A firewall is software or hardware that is designed to either block or allow outgoing and incoming transmissions that occur between the Internet and your computer. It is designed to either permit or deny a network transmission based on specific rules.

Most operating systems have an inbound firewall that comes with the program. This performs a number of basic functions, and it determines whether or not to allow or deny a number of programs based on its settings.

A more advanced system will alert you to any potential threats that are coming in or out, and it blocks all threats until you deny or allow the access manually.
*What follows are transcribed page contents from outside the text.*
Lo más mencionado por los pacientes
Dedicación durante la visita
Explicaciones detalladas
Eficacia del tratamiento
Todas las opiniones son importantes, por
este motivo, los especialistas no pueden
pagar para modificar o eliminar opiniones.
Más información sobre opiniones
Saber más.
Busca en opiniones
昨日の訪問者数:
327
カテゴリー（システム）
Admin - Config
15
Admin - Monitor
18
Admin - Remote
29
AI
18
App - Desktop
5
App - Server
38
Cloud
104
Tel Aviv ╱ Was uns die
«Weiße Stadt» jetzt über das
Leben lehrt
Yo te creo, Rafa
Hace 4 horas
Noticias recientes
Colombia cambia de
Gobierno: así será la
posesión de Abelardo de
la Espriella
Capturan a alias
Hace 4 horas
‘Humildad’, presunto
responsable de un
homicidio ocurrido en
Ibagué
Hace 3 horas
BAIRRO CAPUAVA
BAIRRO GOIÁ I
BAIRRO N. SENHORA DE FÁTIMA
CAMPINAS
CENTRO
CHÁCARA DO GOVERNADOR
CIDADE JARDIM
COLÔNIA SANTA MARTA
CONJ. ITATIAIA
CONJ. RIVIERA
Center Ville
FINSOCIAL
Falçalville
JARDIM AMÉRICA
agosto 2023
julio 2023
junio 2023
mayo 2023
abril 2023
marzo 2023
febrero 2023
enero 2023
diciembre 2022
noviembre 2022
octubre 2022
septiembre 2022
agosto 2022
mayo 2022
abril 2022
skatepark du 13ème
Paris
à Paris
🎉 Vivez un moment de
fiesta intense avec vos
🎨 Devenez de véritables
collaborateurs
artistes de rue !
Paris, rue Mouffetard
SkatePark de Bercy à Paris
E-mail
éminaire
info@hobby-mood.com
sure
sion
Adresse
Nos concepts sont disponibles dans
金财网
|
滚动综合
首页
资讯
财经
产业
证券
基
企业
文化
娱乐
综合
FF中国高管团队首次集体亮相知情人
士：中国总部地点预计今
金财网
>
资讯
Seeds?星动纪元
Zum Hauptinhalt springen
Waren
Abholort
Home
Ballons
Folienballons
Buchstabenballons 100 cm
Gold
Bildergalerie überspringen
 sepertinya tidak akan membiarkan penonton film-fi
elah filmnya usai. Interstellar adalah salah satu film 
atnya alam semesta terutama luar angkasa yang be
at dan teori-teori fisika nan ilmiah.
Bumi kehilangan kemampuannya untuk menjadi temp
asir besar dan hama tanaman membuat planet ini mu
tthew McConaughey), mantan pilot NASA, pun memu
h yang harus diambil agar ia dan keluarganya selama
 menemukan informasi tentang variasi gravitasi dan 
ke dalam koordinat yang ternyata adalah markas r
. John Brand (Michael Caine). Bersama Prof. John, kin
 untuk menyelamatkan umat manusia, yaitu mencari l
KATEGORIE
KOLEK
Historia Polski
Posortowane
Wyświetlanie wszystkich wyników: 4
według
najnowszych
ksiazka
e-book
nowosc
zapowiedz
Typically, when this software is installed, you will not need to configure the firewall, as it does this automatically.

If it notices any suspicious activity, such as any attempt to breach the firewall, the software will act immediately to prevent this action.

What is a “Windows Update” and What is a “Service Pack?”

A Windows Update is a software update from Microsoft that scans a computer on a scheduled basis for any necessary hardware or software updates. To set this up, access it from your control panel and set it to download and install critical security updates automatically.

Technology evolves quickly and cybercrime keeps up. When there is a security breach, the updates quickly become available, and Microsoft will release it to Windows users.

Just as a Windows Update patches the holes in your system, a service pack is a bundle of updates for the system that will allow your computer to run more smoothly, and it will strengthen your protection against many threats. The main difference between the update and the service pack is that the service pack includes a number of updates at one time.

Even with these updates in place, to keep yourself safe, you must remain vigilant. Think before clicking, and only then connect. Make sure you know who is on the other side of any torrent, e-mail or instant message, and remember, anything you do or say in cyberspace remains there, and anyone can find it, steal it and use it against you.

How Social Media Risks Security

Social networking is popular, yet dangerous, as security issues include brand hijacking, identity theft, online reputation management, compromised privacy, and the physical security of the user. One of the easiest ways to get into a company’s network, for instance, is through social media. Social media networking sites have grown too large, too quickly, and many of the sites and users do not keep up with the latest security updates.

Through social media, criminals can become your “friend,” and this creates a false sense of trust. Once established, they can use it against their victims through scams such as phishing. Criminals know exactly how to take advantage of their victims on social media, so we need to ensure that there are procedures and policies in place that outline how to keep everyone safe.